By Sandra Schildgen

For people seeking Medicaid benefits to pay for long-term care, the financial documentation required to apply can be onerous. A new Illinois law aims to ease the burden on applicants by allowing their financial institutions to provide documentation directly to the Illinois Department of Human Services that administers the Medicaid long-term care program.

People suffering from Alzheimer’s, dementia, or other disabling conditions often face the difficult choice of entering a long-term care facility. Not only is this decision heart-wrenching, it can also be financially challenging because of the exorbitant costs of nursing home care.

While Medicaid long-term care benefits are intended for the impoverished, many people are forced to apply for Medicaid long-term care benefits to pay nursing home bills. Since these benefits are meant for the financially needy, Medicaid has several criteria in place, including:

  • Maximum asset limits for the applicant and spouse
  • The applicant cannot have given away assets within five years prior of applying, with very limited exceptions for people that include spouses, caretaker children and disabled children who meet specific requirements

Medicaid reviews five years of information on assets and financial accounts of the applicant (and spouse, if applicable) to ensure that the applicant did not give away assets, except as allowed. The Medicaid review requires all pages of each monthly financial statement and canceled checks and deposit slips for transactions over certain amounts. It is difficult for an applicant to obtain five years of records of every single asset he or she had during that time, even if he or she no longer owns the asset. Unfortunately, failing to provide required information will probably result in a denial of benefits.

 

Easing the documentation burden

Effective this year, an amendment to the Illinois Banking Act, the Illinois Credit Union Act and the Saving Bank Act allows a Medicaid applicant to authorize a financial institution to provide Medicaid directly with the required documentation to receive Medicaid benefits. Applicants just need to sign a Customer Consent and Authorization for Release of Medical Records form before a witness and notary. Once the financial institution receives the completed form, it must provide the documentation within 10 days or after the applicant pays reasonable costs for reproducing the documentation.

However, we recommend that Medicaid applicants use this authorization cautiously. There are many types of financial transactions the Medicaid eligibility rules apply penalties to. During these penalties, Medicaid will not pay for care. In these situations, it is better to know ahead of time there will be issues, since there are ways to lessen or nullify the impact of these transactions with a proper review and planning before the Medicaid applicant submits an application.

 

Attorney or agent requests

Under the new provisions, the applicant must sign the request form and must also be competent to do so. Since the applicant is likely not to be competent if they’re going into a nursing home, his or her agent under a power of attorney for property would be the one collecting the required documentation. The new provisions allow the applicant’s attorney or agent to request and obtain the records directly, and then that person would provide the records to Medicaid. The new provisions do not require that financial institutions respond within 10 days when a request is made through an attorney or agent, however.

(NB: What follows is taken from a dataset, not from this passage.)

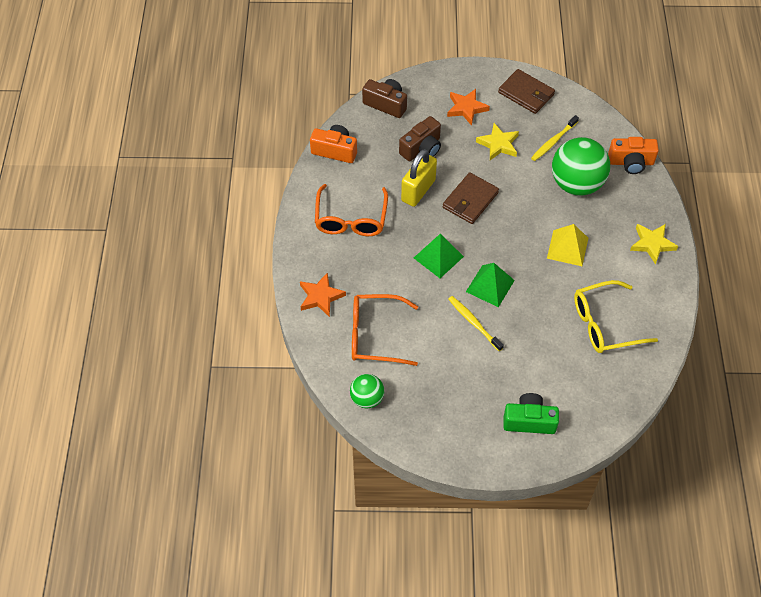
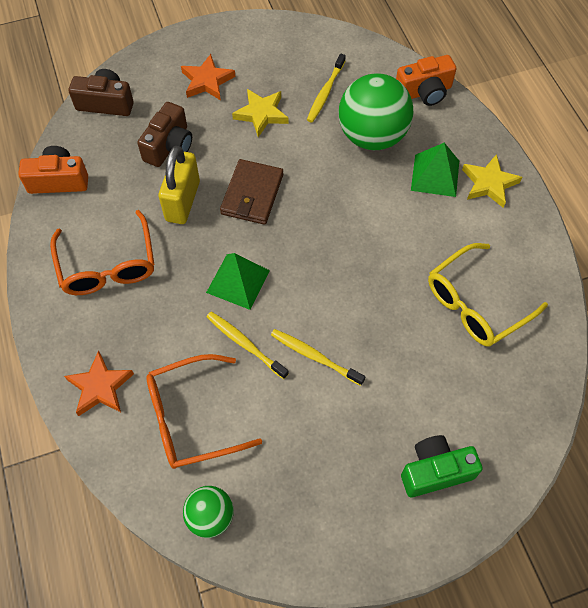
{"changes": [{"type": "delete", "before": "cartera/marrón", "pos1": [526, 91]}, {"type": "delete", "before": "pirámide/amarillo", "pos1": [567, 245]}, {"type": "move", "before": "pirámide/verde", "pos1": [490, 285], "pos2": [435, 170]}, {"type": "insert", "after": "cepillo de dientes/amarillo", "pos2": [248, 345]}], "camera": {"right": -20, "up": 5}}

In addition, applicant’s attorneys and agents under powers of attorney for applicants are routinely denied access to the information Medicaid requires from an incapacitated applicant. Since the new provisions do not require that financial institutions comply with attorney or agent requests, there may be limits to the law’s utility if the applicant is not competent and is unable to sign the consent form. Practitioners will need to wait and see.

Medicaid long-term care benefits are essential for many elderly or incapacitated people facing high-cost nursing home care. The change in the law, even with its potential limits, is a helpful tool now available to Medicaid applicants to ease the challenges of accessing these much-needed long-term care benefits.